_Tarefa 1_
Segundo o trecho sobre o filme "Manas", que prêmio o longa-metragem ganhou no Giornate degli Autori de Veneza?
_Tarefa 2_
Redigite, sem alterações, a parte do trecho sobre o filme "Manas" que começa em "O filme acompanha" e vai até "abusos são normalizados.".
_Tarefa 3_
De acordo com o trecho sobre o filme "Manas", por que a diretora abandonou a ideia de fazer um documentário? Responda em até três frases.

O filme acompanha Marcielle, uma menina de 13 anos que vive na ilha amazônica de Marajó, que experimenta uma perda progressiva de inocência dentro de uma comunidade onde os abusos são normalizados.
A diretora, cujo longa-metragem ganhou o Prêmio do Diretor no Giornate degli Autori de Veneza e recebeu vários reconhecimentos em festivais internacionais, considera que a presença no Goya faz parte do que ela define como “uma sensação de missão cumprida ou missão em andamento”. “Ser o filme brasileiro selecionado para o Goya significa amplificar essa voz. Significa ecoar essa mensagem”, disse Marianna Brennand, em entrevista concedida à Europa Press. A cineasta acrescenta que esse reconhecimento também destaca que “a violência é universal”, algo que ela identifica como um elemento central na recepção do filme pelo público.
MAIS DE UMA DÉCADA DE PESQUISA
Brennand situa a origem do projeto há mais de dez anos. Naquela época, a diretora acabara de lançar um documentário no Brasil quando conversou com a cantora e ativista Fafá de Belém, recém-chegada de uma viagem à ilha de Marajó, no estado do Pará. Lá, ela observou a situação de meninas muito jovens que subiam em barcaças no rio Tajapuru e eram exploradas sexualmente em troca de pequenas quantias de dinheiro, combustível ou comida. “Fiquei completamente arrasada e indignada. Parecia impossível acreditar que isso estivesse acontecendo”, lembra a cineasta. Ela afirma que, após conhecer esses depoimentos, seu impulso imediato foi “denunciar a situação” por meio do cinema.
Sua primeira ideia foi abordar o tema por meio do formato documental. No entanto, após avaliar as implicações éticas, ela decidiu descartá-la. “Eu teria que colocar mulheres e meninas diante da câmera e pedir que relatassem as experiências tão violentas que haviam vivido. E isso seria muito traumático. Eu queria fazer este filme sem acrescentar mais violência”, explica. Esse raciocínio a levou a desenvolver “Manas” como uma ficção inspirada nos depoimentos coletados durante a investigação.

_Dados exibidos_
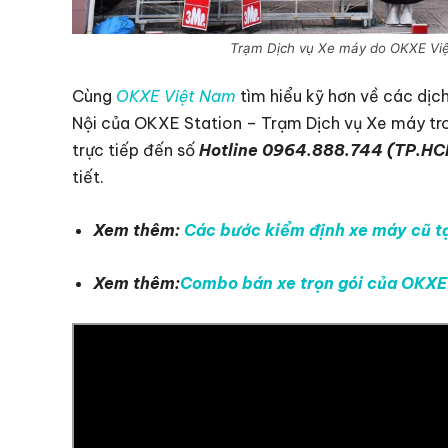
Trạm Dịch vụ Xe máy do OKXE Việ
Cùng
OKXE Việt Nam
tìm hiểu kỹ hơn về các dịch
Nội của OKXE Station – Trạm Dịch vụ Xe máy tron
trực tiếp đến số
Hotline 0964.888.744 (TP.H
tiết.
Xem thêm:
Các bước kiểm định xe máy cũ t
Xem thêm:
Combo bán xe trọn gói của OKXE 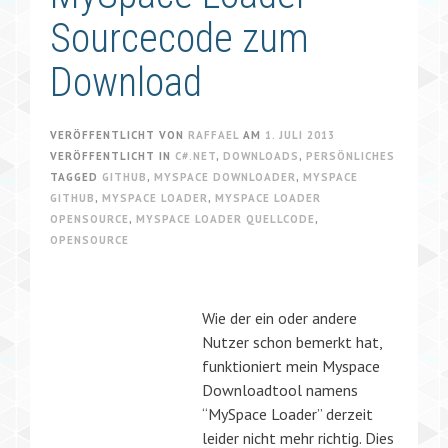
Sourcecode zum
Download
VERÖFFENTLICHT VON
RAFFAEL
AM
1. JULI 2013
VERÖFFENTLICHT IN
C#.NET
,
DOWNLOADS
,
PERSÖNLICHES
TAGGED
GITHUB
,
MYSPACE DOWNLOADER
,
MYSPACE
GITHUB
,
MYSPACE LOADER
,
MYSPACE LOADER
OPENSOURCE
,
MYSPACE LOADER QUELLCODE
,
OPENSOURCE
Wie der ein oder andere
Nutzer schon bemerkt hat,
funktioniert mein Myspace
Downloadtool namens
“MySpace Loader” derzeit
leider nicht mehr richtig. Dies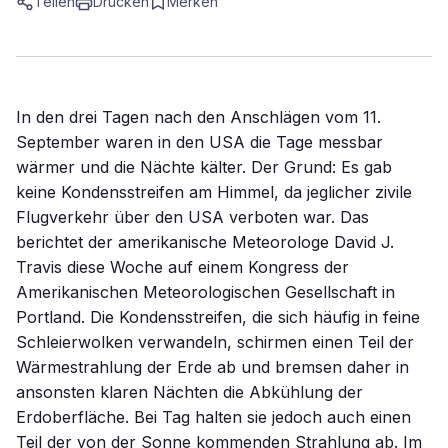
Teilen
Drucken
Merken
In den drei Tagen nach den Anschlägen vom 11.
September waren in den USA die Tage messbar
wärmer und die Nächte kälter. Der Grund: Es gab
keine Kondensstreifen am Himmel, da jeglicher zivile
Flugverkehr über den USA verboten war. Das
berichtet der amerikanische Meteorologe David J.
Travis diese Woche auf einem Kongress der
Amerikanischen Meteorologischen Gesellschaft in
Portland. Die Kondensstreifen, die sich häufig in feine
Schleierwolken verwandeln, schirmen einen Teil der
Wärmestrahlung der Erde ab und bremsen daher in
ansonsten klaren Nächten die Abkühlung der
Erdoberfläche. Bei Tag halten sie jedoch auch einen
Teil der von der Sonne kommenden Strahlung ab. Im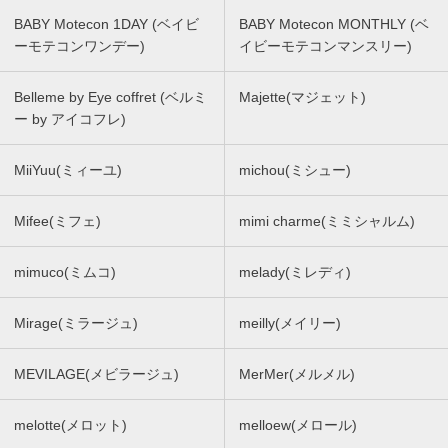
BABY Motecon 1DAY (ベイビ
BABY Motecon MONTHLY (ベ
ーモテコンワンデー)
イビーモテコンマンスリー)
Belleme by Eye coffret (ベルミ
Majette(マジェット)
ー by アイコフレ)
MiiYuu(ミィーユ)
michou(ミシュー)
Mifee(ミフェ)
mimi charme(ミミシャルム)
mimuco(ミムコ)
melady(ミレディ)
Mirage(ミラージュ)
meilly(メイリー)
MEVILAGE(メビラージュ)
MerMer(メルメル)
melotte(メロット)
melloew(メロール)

_Resposta do exercício 1_
O Prêmio do Diretor.

_Resposta do exercício 2_
O filme acompanha Marcielle, uma menina de 13 anos que vive na ilha amazônica de Marajó, que experimenta uma perda progressiva de inocência dentro de uma comunidade onde os abusos são normalizados.

_Resposta do exercício 3_
Para fazer um documentário, ela teria que colocar mulheres e meninas diante da câmera e pedir que relatassem experiências muito violentas, o que seria muito traumático. Como queria fazer o filme sem acrescentar mais violência, optou por uma ficção inspirada nos depoimentos coletados.